(Records for this exercise begins)

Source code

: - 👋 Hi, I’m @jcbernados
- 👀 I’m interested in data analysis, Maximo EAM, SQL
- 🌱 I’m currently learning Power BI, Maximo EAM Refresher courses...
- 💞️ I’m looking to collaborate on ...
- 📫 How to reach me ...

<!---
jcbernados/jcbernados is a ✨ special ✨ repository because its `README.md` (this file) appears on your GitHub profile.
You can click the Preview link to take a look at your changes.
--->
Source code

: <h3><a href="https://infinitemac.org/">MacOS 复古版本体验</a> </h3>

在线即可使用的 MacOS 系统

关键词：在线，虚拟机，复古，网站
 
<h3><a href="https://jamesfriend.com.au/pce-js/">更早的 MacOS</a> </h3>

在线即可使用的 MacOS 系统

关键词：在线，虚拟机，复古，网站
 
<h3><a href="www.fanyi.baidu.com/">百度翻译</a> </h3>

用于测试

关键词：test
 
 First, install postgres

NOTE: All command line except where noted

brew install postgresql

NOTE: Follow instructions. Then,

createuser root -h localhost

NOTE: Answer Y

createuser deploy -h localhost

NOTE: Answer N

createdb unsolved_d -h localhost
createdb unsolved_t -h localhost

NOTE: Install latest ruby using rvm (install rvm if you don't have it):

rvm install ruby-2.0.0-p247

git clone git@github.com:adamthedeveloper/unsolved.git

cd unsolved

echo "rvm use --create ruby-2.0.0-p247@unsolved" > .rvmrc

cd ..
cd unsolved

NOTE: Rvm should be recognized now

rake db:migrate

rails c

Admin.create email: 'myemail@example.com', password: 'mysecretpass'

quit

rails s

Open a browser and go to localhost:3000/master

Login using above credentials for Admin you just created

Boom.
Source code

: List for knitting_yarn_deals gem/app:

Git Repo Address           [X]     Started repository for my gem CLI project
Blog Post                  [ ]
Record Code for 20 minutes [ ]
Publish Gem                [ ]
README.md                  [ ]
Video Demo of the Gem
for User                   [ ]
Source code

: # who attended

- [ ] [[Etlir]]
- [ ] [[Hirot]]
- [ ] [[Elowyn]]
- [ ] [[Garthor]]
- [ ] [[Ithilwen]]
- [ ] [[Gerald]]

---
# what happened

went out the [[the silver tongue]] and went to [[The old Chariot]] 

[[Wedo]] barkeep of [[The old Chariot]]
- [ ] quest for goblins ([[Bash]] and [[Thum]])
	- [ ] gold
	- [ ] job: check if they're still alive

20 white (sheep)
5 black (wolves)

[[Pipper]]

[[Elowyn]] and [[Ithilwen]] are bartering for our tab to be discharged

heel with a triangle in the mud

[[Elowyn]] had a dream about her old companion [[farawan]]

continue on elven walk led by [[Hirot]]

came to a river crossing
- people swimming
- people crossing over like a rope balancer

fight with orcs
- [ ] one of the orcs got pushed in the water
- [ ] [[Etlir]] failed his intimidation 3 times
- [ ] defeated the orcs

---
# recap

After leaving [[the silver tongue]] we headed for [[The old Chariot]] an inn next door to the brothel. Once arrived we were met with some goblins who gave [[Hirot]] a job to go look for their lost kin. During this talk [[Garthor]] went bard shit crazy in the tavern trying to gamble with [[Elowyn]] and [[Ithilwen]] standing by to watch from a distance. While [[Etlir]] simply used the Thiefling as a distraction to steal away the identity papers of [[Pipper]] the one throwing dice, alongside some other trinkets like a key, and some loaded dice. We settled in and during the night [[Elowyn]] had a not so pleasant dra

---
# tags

(Records for this exercise ends)

» Task brief: Your task is to reproduce all the records above exactly as they appear.

» Exercise response:
Source code

: - 👋 Hi, I’m @jcbernados
- 👀 I’m interested in data analysis, Maximo EAM, SQL
- 🌱 I’m currently learning Power BI, Maximo EAM Refresher courses...
- 💞️ I’m looking to collaborate on ...
- 📫 How to reach me ...

<!---
jcbernados/jcbernados is a ✨ special ✨ repository because its `README.md` (this file) appears on your GitHub profile.
You can click the Preview link to take a look at your changes.
--->
Source code

: <h3><a href="https://infinitemac.org/">MacOS 复古版本体验</a> </h3>

在线即可使用的 MacOS 系统

关键词：在线，虚拟机，复古，网站
 
<h3><a href="https://jamesfriend.com.au/pce-js/">更早的 MacOS</a> </h3>

在线即可使用的 MacOS 系统

关键词：在线，虚拟机，复古，网站
 
<h3><a href="www.fanyi.baidu.com/">百度翻译</a> </h3>

用于测试

关键词：test
 
 First, install postgres

NOTE: All command line except where noted

brew install postgresql

NOTE: Follow instructions. Then,

createuser root -h localhost

NOTE: Answer Y

createuser deploy -h localhost

NOTE: Answer N

createdb unsolved_d -h localhost
createdb unsolved_t -h localhost

NOTE: Install latest ruby using rvm (install rvm if you don't have it):

rvm install ruby-2.0.0-p247

git clone git@github.com:adamthedeveloper/unsolved.git

cd unsolved

echo "rvm use --create ruby-2.0.0-p247@unsolved" > .rvmrc

cd ..
cd unsolved

NOTE: Rvm should be recognized now

rake db:migrate

rails c

Admin.create email: 'myemail@example.com', password: 'mysecretpass'

quit

rails s

Open a browser and go to localhost:3000/master

Login using above credentials for Admin you just created

Boom.
Source code

: List for knitting_yarn_deals gem/app:

Git Repo Address           [X]     Started repository for my gem CLI project
Blog Post                  [ ]
Record Code for 20 minutes [ ]
Publish Gem                [ ]
README.md                  [ ]
Video Demo of the Gem
for User                   [ ]
Source code

: # who attended

- [ ] [[Etlir]]
- [ ] [[Hirot]]
- [ ] [[Elowyn]]
- [ ] [[Garthor]]
- [ ] [[Ithilwen]]
- [ ] [[Gerald]]

---
# what happened

went out the [[the silver tongue]] and went to [[The old Chariot]] 

[[Wedo]] barkeep of [[The old Chariot]]
- [ ] quest for goblins ([[Bash]] and [[Thum]])
	- [ ] gold
	- [ ] job: check if they're still alive

20 white (sheep)
5 black (wolves)

[[Pipper]]

[[Elowyn]] and [[Ithilwen]] are bartering for our tab to be discharged

heel with a triangle in the mud

[[Elowyn]] had a dream about her old companion [[farawan]]

continue on elven walk led by [[Hirot]]

came to a river crossing
- people swimming
- people crossing over like a rope balancer

fight with orcs
- [ ] one of the orcs got pushed in the water
- [ ] [[Etlir]] failed his intimidation 3 times
- [ ] defeated the orcs

---
# recap

After leaving [[the silver tongue]] we headed for [[The old Chariot]] an inn next door to the brothel. Once arrived we were met with some goblins who gave [[Hirot]] a job to go look for their lost kin. During this talk [[Garthor]] went bard shit crazy in the tavern trying to gamble with [[Elowyn]] and [[Ithilwen]] standing by to watch from a distance. While [[Etlir]] simply used the Thiefling as a distraction to steal away the identity papers of [[Pipper]] the one throwing dice, alongside some other trinkets like a key, and some loaded dice. We settled in and during the night [[Elowyn]] had a not so pleasant dra

---
# tags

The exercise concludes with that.